> [YOUR INSTRUCTIONS] Extract each line below that contains the word "folder".

Collected data
⁂

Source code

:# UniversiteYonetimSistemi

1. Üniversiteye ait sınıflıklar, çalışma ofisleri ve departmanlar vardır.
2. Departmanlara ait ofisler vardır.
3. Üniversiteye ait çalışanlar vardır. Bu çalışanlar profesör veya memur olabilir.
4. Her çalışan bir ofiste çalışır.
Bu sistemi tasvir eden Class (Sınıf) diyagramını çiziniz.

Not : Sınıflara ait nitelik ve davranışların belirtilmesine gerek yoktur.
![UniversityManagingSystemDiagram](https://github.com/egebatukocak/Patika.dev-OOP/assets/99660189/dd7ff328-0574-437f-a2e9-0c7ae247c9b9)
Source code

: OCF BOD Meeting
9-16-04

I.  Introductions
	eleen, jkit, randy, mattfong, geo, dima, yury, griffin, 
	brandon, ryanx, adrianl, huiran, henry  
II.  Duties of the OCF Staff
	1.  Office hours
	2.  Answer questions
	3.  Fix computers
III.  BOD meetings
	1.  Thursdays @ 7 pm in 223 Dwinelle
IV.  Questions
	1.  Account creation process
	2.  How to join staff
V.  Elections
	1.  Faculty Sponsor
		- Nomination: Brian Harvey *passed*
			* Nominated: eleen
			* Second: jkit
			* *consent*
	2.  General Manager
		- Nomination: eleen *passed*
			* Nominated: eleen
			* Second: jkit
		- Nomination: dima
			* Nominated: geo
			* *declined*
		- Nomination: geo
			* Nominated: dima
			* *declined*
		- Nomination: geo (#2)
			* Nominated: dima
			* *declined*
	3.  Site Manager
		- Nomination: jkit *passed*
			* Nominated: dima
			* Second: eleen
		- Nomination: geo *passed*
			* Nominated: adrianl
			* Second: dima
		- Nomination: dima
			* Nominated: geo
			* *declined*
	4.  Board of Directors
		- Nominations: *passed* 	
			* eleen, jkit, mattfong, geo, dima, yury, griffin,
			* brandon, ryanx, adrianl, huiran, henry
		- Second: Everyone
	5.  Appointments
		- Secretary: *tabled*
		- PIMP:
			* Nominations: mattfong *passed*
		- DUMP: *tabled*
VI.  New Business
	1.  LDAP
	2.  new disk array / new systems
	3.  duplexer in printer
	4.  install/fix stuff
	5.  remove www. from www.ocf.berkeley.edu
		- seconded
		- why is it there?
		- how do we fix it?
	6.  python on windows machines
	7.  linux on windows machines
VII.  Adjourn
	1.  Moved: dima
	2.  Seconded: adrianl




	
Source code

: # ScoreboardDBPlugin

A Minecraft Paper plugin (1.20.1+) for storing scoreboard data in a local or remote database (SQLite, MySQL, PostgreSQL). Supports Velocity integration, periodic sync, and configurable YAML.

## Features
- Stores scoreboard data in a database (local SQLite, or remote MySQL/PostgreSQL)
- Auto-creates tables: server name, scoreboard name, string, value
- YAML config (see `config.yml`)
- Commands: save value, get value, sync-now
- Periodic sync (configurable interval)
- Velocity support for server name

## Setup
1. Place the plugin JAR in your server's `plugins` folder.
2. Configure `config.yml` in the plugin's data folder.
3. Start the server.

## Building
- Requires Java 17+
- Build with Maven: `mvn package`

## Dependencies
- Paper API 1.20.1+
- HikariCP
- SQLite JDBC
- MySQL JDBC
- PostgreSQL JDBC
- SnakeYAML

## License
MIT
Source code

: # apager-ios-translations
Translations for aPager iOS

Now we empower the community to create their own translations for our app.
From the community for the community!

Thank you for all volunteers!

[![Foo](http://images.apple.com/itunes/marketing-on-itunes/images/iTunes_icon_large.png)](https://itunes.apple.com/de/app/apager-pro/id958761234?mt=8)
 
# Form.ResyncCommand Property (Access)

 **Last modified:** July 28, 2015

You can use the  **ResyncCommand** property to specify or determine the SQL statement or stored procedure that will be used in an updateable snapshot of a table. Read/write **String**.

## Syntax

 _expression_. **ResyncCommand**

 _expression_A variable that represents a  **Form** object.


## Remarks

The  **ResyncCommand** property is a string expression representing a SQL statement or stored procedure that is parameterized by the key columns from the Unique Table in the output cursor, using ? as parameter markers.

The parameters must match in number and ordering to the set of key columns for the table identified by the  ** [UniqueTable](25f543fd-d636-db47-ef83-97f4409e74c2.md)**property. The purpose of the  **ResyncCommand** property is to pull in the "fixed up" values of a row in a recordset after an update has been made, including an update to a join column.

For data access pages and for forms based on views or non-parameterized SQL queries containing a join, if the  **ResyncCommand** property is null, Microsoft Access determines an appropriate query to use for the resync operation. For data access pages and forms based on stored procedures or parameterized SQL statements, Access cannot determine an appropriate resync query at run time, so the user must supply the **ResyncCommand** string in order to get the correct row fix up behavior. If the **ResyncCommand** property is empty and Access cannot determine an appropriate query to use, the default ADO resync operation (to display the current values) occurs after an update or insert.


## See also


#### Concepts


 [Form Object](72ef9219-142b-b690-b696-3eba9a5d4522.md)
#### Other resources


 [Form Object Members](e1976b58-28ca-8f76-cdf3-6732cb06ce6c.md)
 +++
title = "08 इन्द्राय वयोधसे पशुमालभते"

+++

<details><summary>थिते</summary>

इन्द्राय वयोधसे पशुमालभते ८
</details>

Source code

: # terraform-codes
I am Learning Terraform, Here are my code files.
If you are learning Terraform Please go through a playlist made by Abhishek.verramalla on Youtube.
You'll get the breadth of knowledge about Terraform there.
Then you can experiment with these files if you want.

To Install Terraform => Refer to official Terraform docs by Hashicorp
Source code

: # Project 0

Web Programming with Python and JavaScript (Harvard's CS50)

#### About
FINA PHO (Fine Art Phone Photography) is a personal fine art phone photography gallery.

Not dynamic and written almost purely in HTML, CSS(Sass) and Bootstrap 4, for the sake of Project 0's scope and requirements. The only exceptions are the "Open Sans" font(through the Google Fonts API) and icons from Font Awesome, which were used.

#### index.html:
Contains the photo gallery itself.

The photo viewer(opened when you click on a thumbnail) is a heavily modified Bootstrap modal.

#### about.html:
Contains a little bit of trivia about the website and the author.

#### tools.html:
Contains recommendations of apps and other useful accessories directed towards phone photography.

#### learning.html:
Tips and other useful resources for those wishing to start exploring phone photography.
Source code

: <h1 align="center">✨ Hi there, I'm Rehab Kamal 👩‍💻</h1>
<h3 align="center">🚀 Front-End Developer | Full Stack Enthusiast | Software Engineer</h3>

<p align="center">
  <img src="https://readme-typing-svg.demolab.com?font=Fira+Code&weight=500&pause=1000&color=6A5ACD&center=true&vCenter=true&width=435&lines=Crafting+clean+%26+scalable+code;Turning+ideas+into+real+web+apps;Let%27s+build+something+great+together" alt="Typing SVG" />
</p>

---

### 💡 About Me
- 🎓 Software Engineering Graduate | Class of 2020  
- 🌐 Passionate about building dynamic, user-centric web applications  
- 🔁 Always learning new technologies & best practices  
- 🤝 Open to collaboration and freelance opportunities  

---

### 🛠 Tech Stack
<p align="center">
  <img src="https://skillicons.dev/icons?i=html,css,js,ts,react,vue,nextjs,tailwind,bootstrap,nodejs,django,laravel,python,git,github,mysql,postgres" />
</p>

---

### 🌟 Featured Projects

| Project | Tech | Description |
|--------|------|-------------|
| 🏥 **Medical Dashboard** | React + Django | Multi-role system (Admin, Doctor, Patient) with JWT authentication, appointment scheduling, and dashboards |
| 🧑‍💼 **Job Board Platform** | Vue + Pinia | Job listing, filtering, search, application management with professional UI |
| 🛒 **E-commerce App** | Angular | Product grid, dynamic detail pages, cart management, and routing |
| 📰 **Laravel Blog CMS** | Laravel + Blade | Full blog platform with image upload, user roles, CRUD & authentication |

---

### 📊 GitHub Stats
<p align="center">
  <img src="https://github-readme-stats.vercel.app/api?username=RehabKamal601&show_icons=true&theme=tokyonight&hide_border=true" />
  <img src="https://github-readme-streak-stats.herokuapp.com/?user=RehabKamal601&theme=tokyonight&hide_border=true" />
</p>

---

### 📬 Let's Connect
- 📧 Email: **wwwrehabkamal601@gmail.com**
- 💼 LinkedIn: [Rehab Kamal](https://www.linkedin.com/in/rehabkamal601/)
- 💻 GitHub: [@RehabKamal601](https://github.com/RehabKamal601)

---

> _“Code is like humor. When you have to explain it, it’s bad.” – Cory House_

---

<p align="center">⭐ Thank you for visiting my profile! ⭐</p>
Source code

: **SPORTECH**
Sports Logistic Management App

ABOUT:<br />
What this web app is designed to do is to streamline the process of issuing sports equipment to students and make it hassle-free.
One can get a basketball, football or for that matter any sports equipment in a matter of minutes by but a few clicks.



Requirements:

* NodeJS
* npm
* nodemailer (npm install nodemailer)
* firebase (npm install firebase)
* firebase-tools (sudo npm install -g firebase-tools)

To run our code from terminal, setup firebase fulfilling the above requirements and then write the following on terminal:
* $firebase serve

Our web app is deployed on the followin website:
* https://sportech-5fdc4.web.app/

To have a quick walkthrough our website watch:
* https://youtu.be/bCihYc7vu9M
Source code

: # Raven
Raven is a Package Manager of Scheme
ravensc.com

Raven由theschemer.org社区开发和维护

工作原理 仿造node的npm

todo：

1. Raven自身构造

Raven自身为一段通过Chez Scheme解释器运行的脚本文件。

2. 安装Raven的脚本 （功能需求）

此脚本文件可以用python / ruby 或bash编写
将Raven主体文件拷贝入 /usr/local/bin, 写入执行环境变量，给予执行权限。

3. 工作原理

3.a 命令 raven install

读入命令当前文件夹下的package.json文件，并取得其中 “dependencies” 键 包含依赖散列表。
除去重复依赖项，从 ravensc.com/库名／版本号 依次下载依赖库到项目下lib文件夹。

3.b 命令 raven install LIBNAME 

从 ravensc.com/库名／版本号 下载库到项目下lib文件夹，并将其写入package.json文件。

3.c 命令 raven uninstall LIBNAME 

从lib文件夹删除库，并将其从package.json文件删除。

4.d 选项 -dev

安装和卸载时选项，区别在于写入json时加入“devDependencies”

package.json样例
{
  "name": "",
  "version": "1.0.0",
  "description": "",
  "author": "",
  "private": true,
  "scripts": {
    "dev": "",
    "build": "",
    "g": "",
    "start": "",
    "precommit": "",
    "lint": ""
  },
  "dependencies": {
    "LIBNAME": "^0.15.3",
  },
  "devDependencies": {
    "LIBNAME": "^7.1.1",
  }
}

⁂

> [RESPONSE AREA]
1. Place the plugin JAR in your server's `plugins` folder.
2. Configure `config.yml` in the plugin's data folder.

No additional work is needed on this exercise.